Patient reviews have become more systematic but still retain all of the humanity of high quality professional consultations. In the early weeks it was realised that many important aspects of reviews had been missed including: careful checking of results, and legible and accountable prescribing. It was common to find cannulas that had been unused and which posed a risk for cellulitis or septicaemia, or to find a catheter that should have been removed. The team now talks much more with patients about the importance of drinking to speed the discontinuation of intravenous infusions, and eating to ensure appropriate nutrition. The nursing staff appreciate that the team has made ‘For’ or ‘Not for CPR’ decisions. The number of tests requested has been reduced, by forcing the planning of tests on each round. The junior doctors no longer decide on blood test frequency have also streamlined handover.

Ward round leaders have all expressed that the considerative checklist:

  • provides reassurance that quality care has been provided

  • aids active participation from healthcare professionals and patients

  • encourages improvement.

Discussion

High quality safe care can result in saving a patient's life, a return to full health or the calm death of a patient. Measuring quality and safety at the point of care, however, is fraught with problems. Traditional measures of quality, such as length of stay, mortality and readmission rates, and retrospective audits of care pathways have little immediate impact on improving quality and safety, and are subject to many variables, resulting in endless debates about cause and effect. The ultimate measure of quality and safety might be the correct diagnosis and the application of appropriate evidence-based treatments. However, clinicians would struggle to agree on the same terminology for the diagnoses let alone come to any sort of agreement about the appropriate evidence-based treatment in the individual's context. Another approach to measuring quality has been retrospective audit of specific conditions. These processes are costly, time consuming, oversimplify the clinical context and may encourage treatment of the audited conditions, for example acute coronary syndrome, over the not audited conditions, for example being severely ill with no yet established diagnosis.

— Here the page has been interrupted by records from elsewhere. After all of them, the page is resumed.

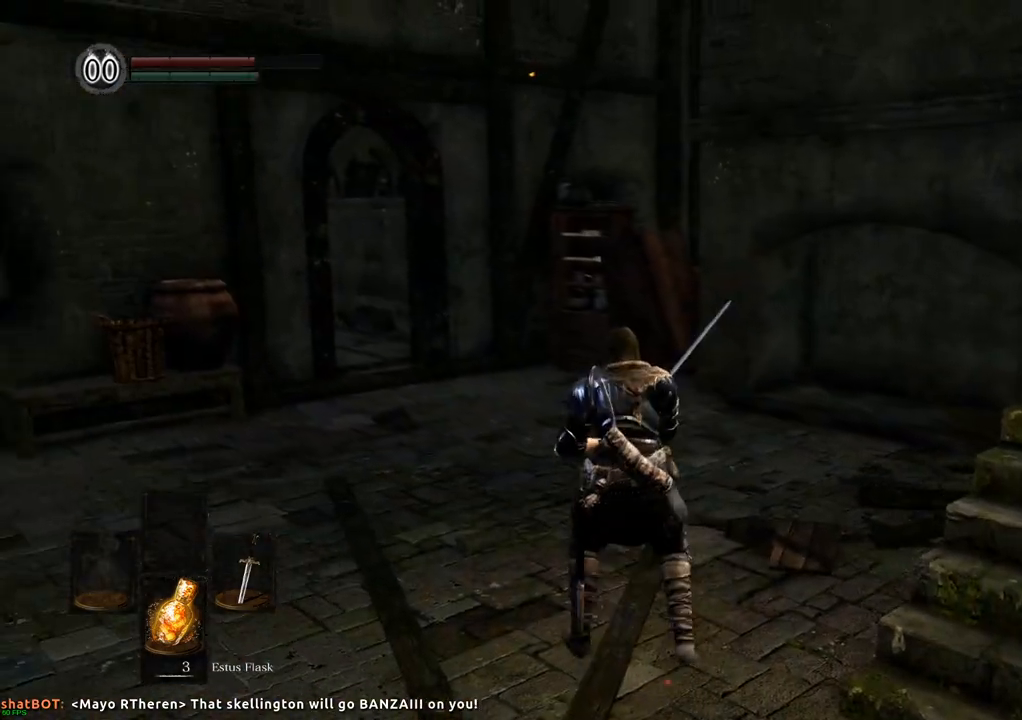
{"buttons": [], "left_stick": "up-left", "right_stick": "right", "events": [[33, "left_stick", "left"], [150, "left_stick", "up-left"], [317, "right_stick", "right"]]}
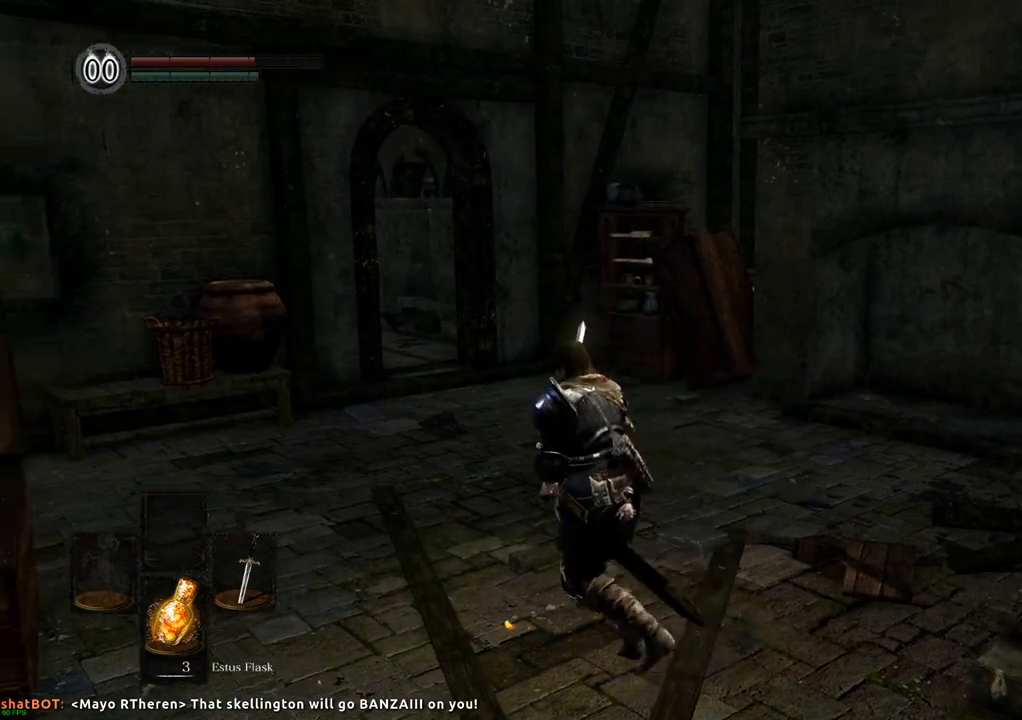
{"buttons": [], "left_stick": "up-left", "right_stick": "right", "events": []}
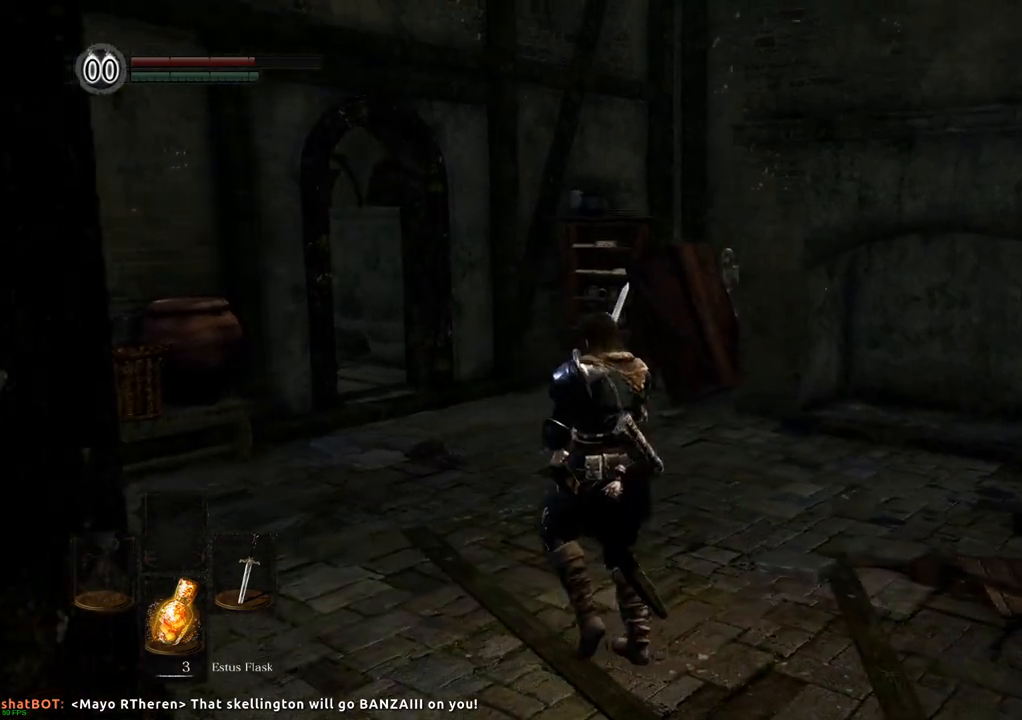
{"buttons": [], "left_stick": "up-left", "right_stick": "right", "events": []}
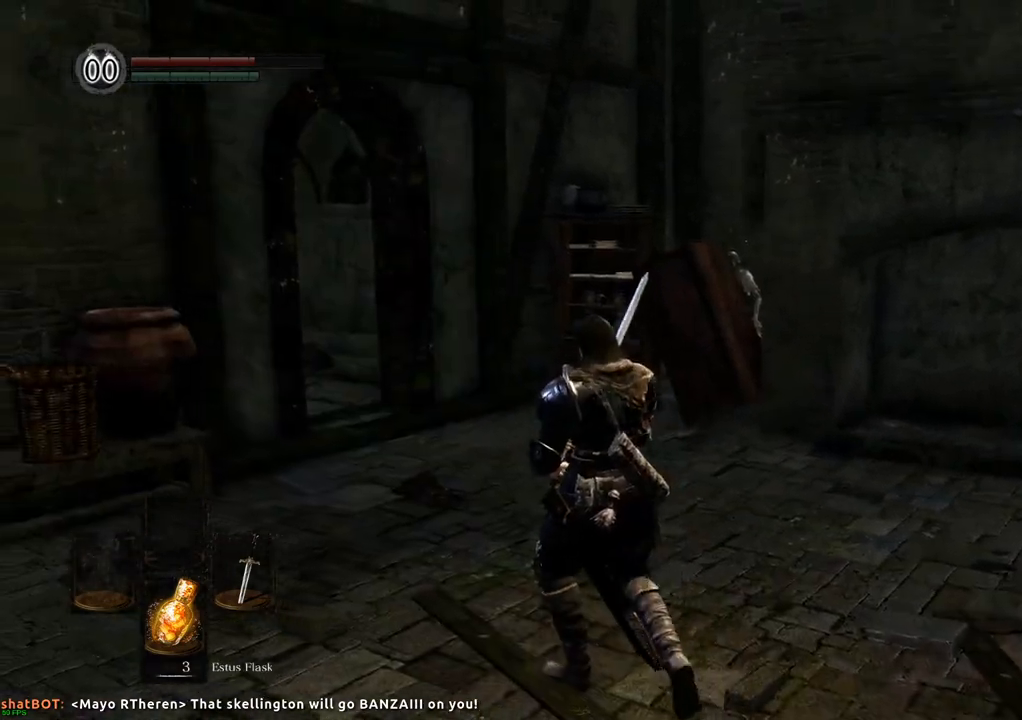
{"buttons": [], "left_stick": "up-left", "right_stick": "right", "events": []}
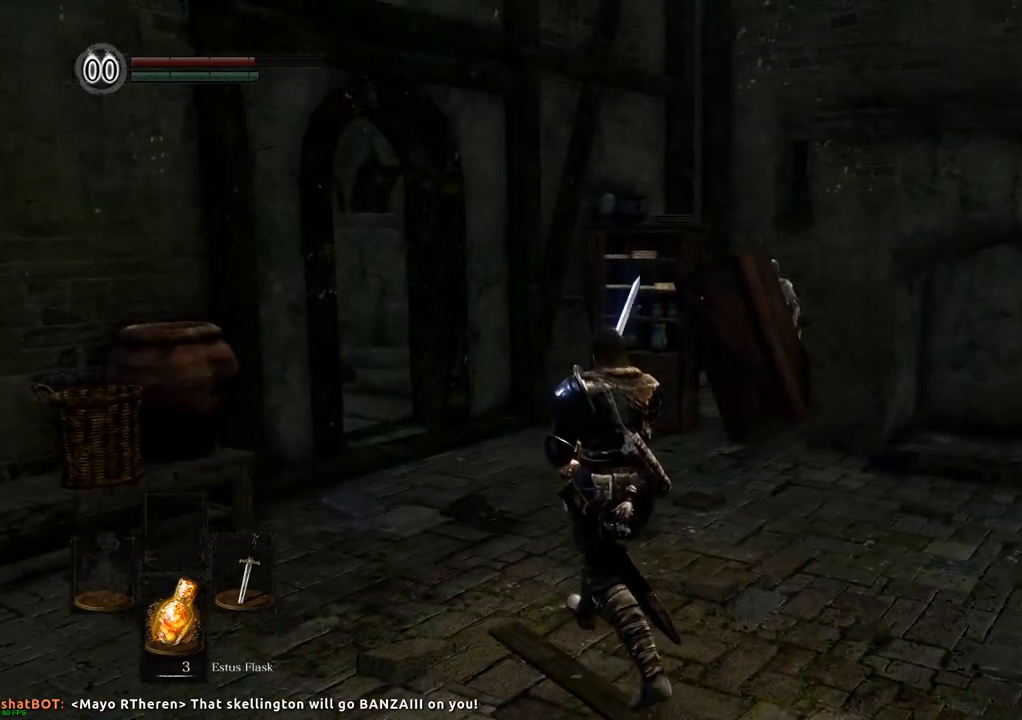
{"buttons": [], "left_stick": "up", "right_stick": "right", "events": [[383, "left_stick", "up"]]}
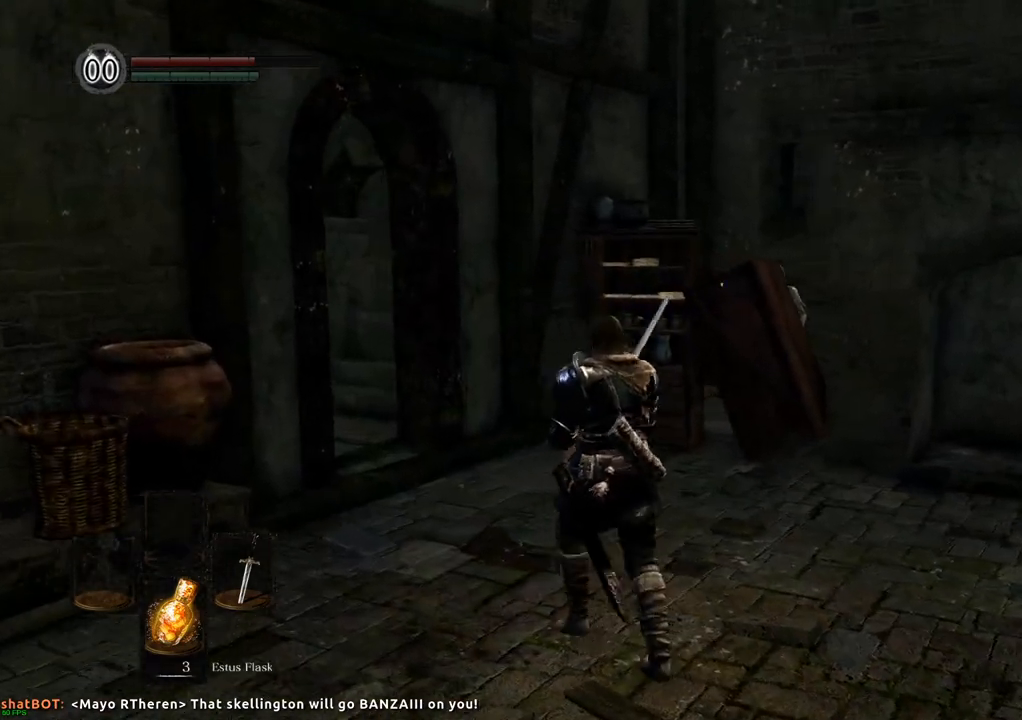
{"buttons": [], "left_stick": "center", "right_stick": "center", "events": [[50, "left_stick", "center"], [100, "right_stick", "center"]]}
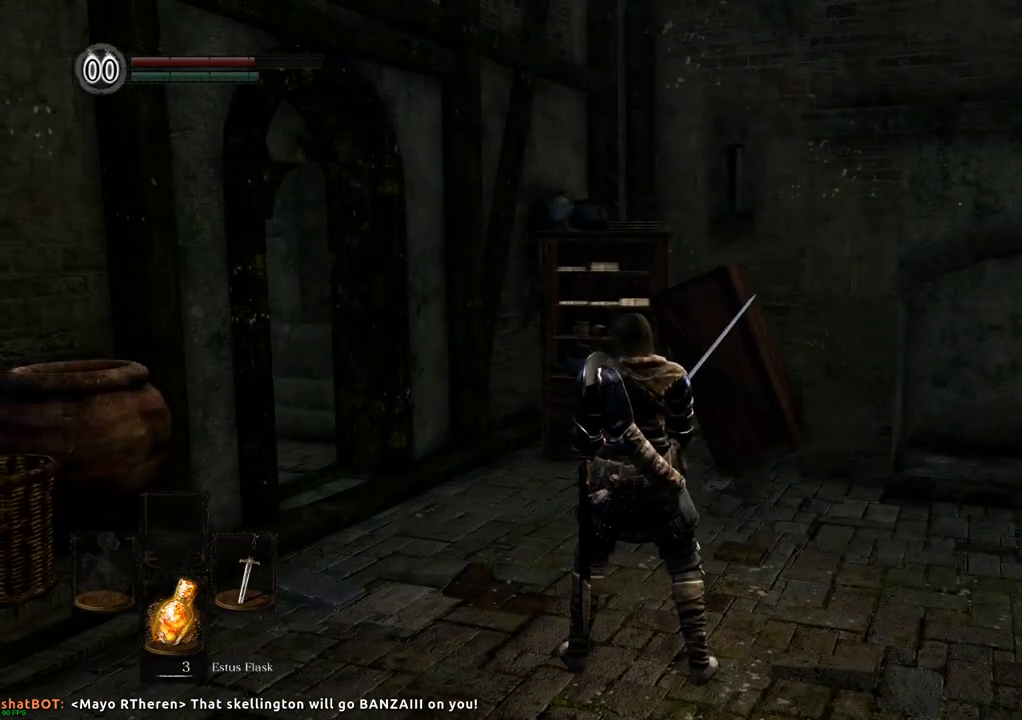
{"buttons": [], "left_stick": "center", "right_stick": "up-right", "events": [[400, "right_stick", "right"], [450, "right_stick", "up-right"]]}
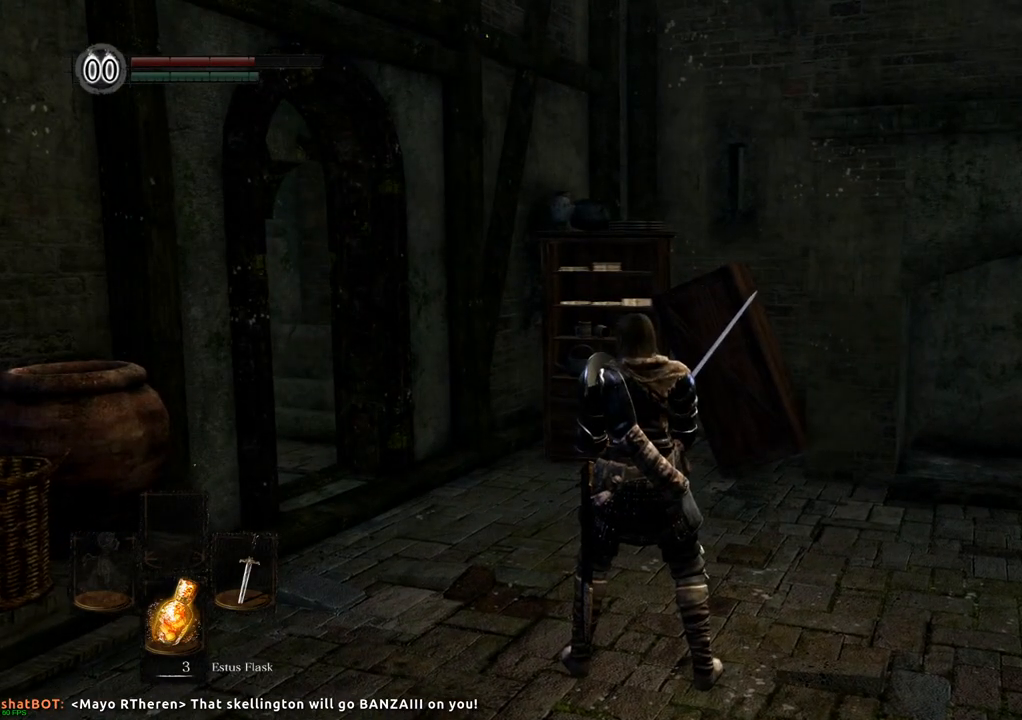
{"buttons": [], "left_stick": "center", "right_stick": "center", "events": [[200, "right_stick", "center"]]}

This study attempted to measure whether the processes were more likely to support safe high quality care for all patients, rather than to measure the outcomes in a comparative process. It may be impossible to find measurable reliable indicators of the outcomes of safe high quality care in acute general internal medicine without distorting appropriate care of all patients.

How long should a ward round take when attention is paid to ‘quality and safety at the point of care’? This study shows that currently it is 10 minutes per patient for a routine round and 14 for a post-take ward round. This process does not include teaching and assessment within the domains but, on quieter rounds, the time per patient was increased because of teaching and assessment time.6 Students found the checklists very instructive, as some learning could be included even in the busiest wards. Two other consultants are using this checklist, to improve quality and safety, and as an apprenticeship tool.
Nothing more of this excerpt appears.